Lizbeth Perez looks fearful as she gazes out onto the postcard-perfect fishing bay of Taganga, on Colombia's Caribbean coast, recalling the moment she last spoke to her uncle in September.


He was a kind man, a good person, a friend. A good father, uncle son. He was a cheerful person. He loved his work and his fishing.


Alejandro Carranza said goodbye to his family early on the morning on 14 September, before going out on his boat as usual, his cousin Audenis Manjarres told state media. He left from La Guajira, a region in neighbouring Venezuela, he said.


The next day, US President Donald Trump announced that a US strike in international waters had targeted a vessel which had departed Venezuela, and that three people he described as extraordinarily violent drug-trafficking cartels and narco-terrorists were killed.


Ms Perez has not seen her uncle since. His five children are missing their dad, she says, and the family are still waiting anxiously for answers, not knowing if he was even on the boat hit in the strike.


The truth is we don't know it was him, we don't have any proof that it was him, apart from what we saw on the news.


The US began striking alleged drug-trafficking boats in the Caribbean in September, before expanding the operation to the Pacific. So far 83 people have been killed in at least 21 strikes, according to US statements.


US Defence Secretary Pete Hegseth says that the campaign is aimed at removing narco-terrorists from our hemisphere and securing the US from the drugs that are killing our people.


The Trump administration justifies them as a necessary self-defence measure aimed at saving American lives by stopping drugs from entering the US.


But the strikes have attracted condemnation in countries in the region and concern that they breach international law.


Colombia's President Gustavo Petro has criticised the strikes, saying Colombian citizens were on board the boat hit on 15 September, and later claiming Mr Carranza was among those killed.

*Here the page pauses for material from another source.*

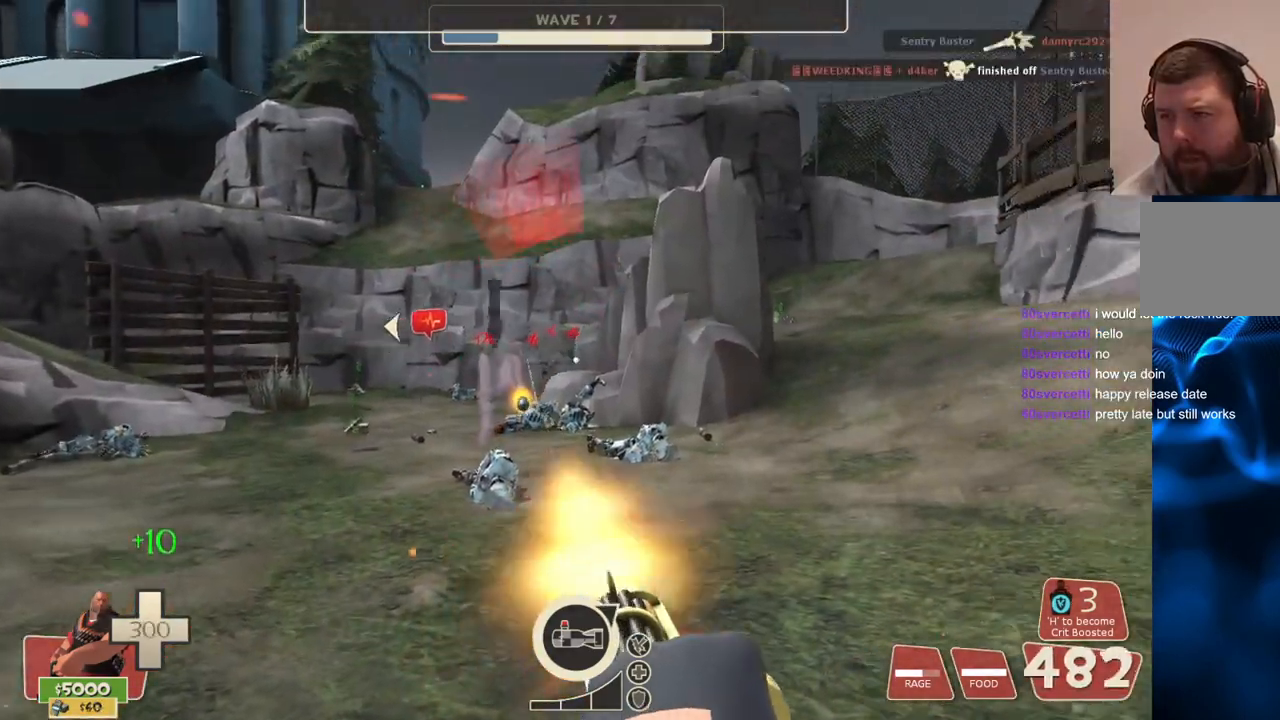
{"buttons": ["L2", "R2"], "left_stick": "down-right", "right_stick": "center", "events": [[317, "left_stick", "down-right"]]}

Responding to his first statement about Colombian citizens being killed, the White House said it looked forward to President Petro publicly retracting his baseless and reprehensible statement.


Trump has also accused Petro of encouraging the production of drugs and threated to cut off US aid to Colombia.


Mr Carranza comes from a huge family, living with about 20 relatives in a small house off a dirt track in the fishing village of Gaira.


Earlier this month, Petro alleged that he wanted to help his daughter study at university, and so accepted a payment from a drug trafficker to transport some drugs to an island, when his boat was struck.


But whether it was fish or cocaine [he was transporting], he wasn't subject to the death penalty, Petro said. He accused the US of murder and since said he ordered Colombian public security forces to suspend intelligence sharing with the US until the strikes end.


His defence minister later said the president had given clear instructions to maintain, as has been done, a continuous flow of information with international agencies to combat drug trafficking.


Mr Carranza has a past criminal record over stealing weapons from the police nine years ago, but his family deny – and say they are hurt by – characterisations of him as a narco-trafficker.


What the president of the United States is doing isn't right. He has to prove if they are or aren't [trafficking], Lizbeth says.


She says while Trump may want to tackle issues affecting his territory that doesn't mean he should resort to these methods… of taking someone's life.


A US lawyer working for some of Mr Carranza's family, Daniel Kovalik, who also works for President Petro, says Mr Carranza's wife and older daughter recognised his boat from the US-released footage of the strike.


He intends to sue the US government on the family's behalf. International law says the military cannot kill civilians unless they pose an imminent threat of violence, even if engaging in criminal activity.


Mr Kovalik does not buy the US's self-defence argument, saying these boats have never attacked the United States.


Most in this region do not believe that this is just about targeting small, alleged drug-trafficking boats, but instead about the US also wanting to put military pressure on Venezuela's president Nicolás Maduro to step aside – or on his allies, for example in the military, to oust him.


The US accuses Maduro of leading a criminal trafficking organisation which it calls the Cartel de los Soles, something Maduro strongly denies. The US state department intends to designate this group a foreign terrorist organisation on Monday.


This has added to growing speculation over whether the US will strike targets on Venezuelan soil itself.